Electronic advertisements regarding an investment adviser's services are subject to the same concerns and prohibitions as advertisements on paper. The Advisers Act requires an investment adviser to keep records of materials that it makes available to 10 or more persons. The 1996 release clarified that the record-keeping requirements also apply to materials that the adviser makes available electronically.

A key issue for many investment advisers is retaining their exemption from registration under the Advisers Act. The Advisers Act provides that an investment adviser need not register if, among other things, it does not hold itself out to the public as an investment adviser. An investment adviser would not be eligible for this exemption if it provided public access, over the Internet or otherwise, to information about its services. As discussed below, however, an adviser could post such information on a Web site that is not publicly accessible.

Hedge fund databases

A hedge fund generally offers and sells its interests pursuant to a private placement exemption from registration under the U.S. Securities Act of 1933. This exemption requires, among other things, that the fund refrain from general solicitation or general advertising. A valid private placement also is essential if the fund is to avoid registration under the U.S. Investment Company Act of 1940. Furthermore, the exemption from registration as an investment adviser under the Advisers Act is available only to an adviser that, among other things, does not hold itself out to the public as an investment adviser. Open access through the Internet to hedge fund data obviously wouldjeopardize an adviser's ability to avoid registration under these Acts for itself and the funds that it manages.
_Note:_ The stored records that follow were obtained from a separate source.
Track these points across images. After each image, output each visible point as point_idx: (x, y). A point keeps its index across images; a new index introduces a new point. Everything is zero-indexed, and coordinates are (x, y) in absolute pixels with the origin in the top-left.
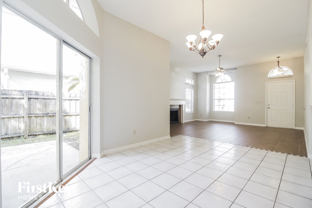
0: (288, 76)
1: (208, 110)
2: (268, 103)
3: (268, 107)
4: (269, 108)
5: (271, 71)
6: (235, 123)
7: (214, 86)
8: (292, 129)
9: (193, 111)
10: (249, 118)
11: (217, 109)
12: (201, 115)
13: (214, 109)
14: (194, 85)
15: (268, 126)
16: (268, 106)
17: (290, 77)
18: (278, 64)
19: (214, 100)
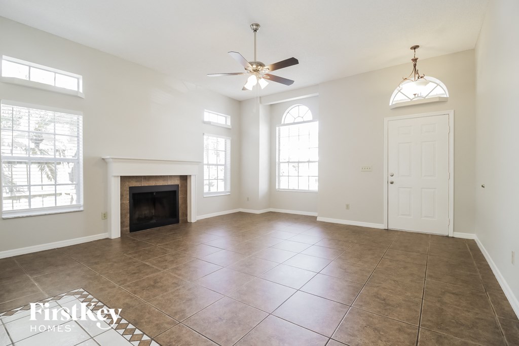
0: (438, 100)
1: (263, 186)
2: (391, 172)
3: (391, 179)
4: (392, 183)
5: (396, 91)
6: (319, 219)
7: (279, 130)
8: (447, 237)
9: (229, 189)
10: (348, 207)
11: (284, 184)
12: (248, 199)
13: (279, 185)
14: (230, 127)
15: (391, 227)
16: (390, 177)
17: (440, 102)
18: (415, 66)
19: (279, 164)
In a May 1997 no-action letter to Lamp Technologies, Inc. and a follow-up letter in May 1998, the SEC's staff addressed the manner in which a hedge fund could post information about itself and its adviser on the Internet through a database operated by a third party without the fund or its adviser having to register under the Securities Act, Company Act or Advisers Act. Lamp proposed to operate a database that would include the offering memoranda, performance data and contact information for the participating funds. To protect the private placement exemptions, Lamp stated that it would limit access to its Web site to financially sophisticated, accredited investment and financial professionals. These professionals would pre-qualify for password-protected access to the site by completing a questionnaire that would identify them as accredited investors under the Securities Act. The questionnaire would be generic, and would not refer to any particular fund on the Web site. To prevent a subscriber from joining the service so as to invest in a particular fund, subscribers would have to agree to wait 30 days after qualification to invest in any fund that they were not already invested in, being solicited to invest in or actively considering investing in. By allowing only sophisticated professionals that affirmed their accredited investor status to access the site, requiring the use of a password and imposing a 30-day waiting period, Lamp Technologies provided the staff with a sufficient basis to conclude that no registration would be required of funds participating in the database.
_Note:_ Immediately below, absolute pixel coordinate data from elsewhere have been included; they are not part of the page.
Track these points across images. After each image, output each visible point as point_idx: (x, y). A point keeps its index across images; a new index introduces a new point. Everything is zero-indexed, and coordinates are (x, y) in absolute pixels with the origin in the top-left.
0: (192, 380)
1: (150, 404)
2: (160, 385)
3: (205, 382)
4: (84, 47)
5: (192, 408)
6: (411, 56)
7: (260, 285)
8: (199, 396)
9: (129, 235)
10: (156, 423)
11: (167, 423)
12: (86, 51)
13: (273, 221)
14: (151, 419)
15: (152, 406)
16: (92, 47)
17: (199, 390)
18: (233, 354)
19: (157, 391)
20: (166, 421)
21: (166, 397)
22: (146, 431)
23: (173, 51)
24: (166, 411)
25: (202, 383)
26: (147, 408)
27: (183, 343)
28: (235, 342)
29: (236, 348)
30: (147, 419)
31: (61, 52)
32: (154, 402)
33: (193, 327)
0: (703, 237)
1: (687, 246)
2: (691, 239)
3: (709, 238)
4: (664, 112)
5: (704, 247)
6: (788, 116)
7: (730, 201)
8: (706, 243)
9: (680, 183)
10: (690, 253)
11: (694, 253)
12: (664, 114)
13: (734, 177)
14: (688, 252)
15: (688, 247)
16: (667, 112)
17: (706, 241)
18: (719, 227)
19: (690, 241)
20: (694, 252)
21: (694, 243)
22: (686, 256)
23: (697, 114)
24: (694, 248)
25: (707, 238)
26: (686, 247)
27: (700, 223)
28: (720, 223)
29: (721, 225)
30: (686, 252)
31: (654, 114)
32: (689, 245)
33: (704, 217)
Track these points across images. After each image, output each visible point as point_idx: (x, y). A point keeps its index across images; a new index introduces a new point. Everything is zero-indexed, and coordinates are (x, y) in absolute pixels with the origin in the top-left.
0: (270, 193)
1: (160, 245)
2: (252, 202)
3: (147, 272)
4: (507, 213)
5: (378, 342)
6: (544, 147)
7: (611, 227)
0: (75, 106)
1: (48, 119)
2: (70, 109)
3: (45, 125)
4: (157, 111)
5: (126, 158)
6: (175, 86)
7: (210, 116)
The Lamp Technologies no-action letters gave comfort to hedge funds and investment advisers listing information on the Web sites of unrelated third parties, but did not specifically address how a hedge fund could operate its own Web site without affecting its private placement status. A U.S. hedge fund should password-protect its Web site, limiting access to existing investors and pre-qualified prospective investors. The fund's general partner should reasonably believe that each prospective investor has the requisite legal qualifications and financial sophistication to invest in the fund. Moreover, the general partner should have a relationship with the potential investor, either directly or through a third party, upon which the general partner can judge each prospective investor's eligibility. To avoid questions of enforceability in particular jurisdictions, a fund should require that investors submit their subscription documents in hard copy rather than electronically. Furthermore, requiring an investor to sign its name manually to a subscription agreement may simply be a good practice because it forces the investor to think more closely about what it is signing.
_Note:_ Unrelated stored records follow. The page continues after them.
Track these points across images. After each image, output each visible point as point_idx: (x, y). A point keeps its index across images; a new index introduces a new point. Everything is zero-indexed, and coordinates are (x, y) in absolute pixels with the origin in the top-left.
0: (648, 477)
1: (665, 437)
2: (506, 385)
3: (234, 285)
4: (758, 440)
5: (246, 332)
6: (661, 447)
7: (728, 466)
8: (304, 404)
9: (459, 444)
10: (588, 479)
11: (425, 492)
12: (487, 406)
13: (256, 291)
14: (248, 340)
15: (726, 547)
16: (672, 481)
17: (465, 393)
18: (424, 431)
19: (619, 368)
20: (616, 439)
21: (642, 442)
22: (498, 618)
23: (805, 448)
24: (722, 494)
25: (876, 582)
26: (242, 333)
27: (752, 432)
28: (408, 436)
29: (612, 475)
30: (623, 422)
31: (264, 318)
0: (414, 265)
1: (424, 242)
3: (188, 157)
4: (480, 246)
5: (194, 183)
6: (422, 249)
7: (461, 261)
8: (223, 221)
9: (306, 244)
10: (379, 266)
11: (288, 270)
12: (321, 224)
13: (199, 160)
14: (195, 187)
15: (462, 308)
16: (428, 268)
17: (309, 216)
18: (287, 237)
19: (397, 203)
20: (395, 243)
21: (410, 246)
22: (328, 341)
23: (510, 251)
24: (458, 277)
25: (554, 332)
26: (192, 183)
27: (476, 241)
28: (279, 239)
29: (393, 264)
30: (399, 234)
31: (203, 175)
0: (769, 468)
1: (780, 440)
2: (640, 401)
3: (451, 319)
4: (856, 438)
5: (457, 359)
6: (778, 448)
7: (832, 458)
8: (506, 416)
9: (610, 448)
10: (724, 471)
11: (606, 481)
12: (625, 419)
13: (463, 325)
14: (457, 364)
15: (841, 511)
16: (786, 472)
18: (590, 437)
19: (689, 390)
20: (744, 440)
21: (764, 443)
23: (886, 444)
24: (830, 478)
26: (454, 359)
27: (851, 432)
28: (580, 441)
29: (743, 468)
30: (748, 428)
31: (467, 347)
When administering its Web site, a fund must be wary of stale and potentially inaccurate information that viewers may mistakenly assume is current. The fund should update its site periodically and should provide the date that it posted the information. It also should consider posting a disclaimer stating that the information provided is accurate only as of the date that it was posted, and that the fund does not undertake to update the information.

Non-U.S. funds and non-U.S. investment advisers face slightly different concerns under U.S. law when they establish Web sites than do U.S. based funds and advisers. Non-U.S. funds must be concerned with whether the offering and solicitation materials that they post on their Web sites are targeted to the U.S. In March 1998, the SEC issued an Interpretive Release entitled "Statement of the Commission Regarding Use of Internet Web Sites to Offer Securities, Solicit Securities Transactions or Advertise Investment Services Offshore." In the 1998 release, the SEC explained the circumstances under which it would consider the posting of offering or solicitation materials on the Internet not to be targeted to the U.S. and therefore not covered by the registration requirements of the U.S. securities laws.

To prevent targeting the U.S. with their offers and solicitations, non-U.S. funds should implement measures that are reasonably designed to guard against selling or providing services to U.S. persons. Whether they have successfully implemented such measures depends on the surrounding facts and circumstances. While non-U.S. funds need not password-protect their Web sites, they should include a prominent disclaimer clearly stating that the offer is directed only into countries outside of the U.S. or only into specified, non-U.S. jurisdictions. They also should obtain each prospective investor's mailing address and telephone number prior to sale in order to confirm that the investor is not a U.S. person. As an added precaution, they should look for certain red flags that an investor is really a U.S. person. For example, an investor may wire funds from a U.S. bank account, provide a U.S. taxpayer identification number or otherwise indicate that, notwithstanding the information it provided to the fund, it is a U.S. person.

The same general considerations apply to an investment adviser for a non-U.S. fund. Unless access to the Web site is limited, an unregistered investment adviser would be susceptible to claims that it must register because it is holding itself out publicly in the U.S. as an investment adviser.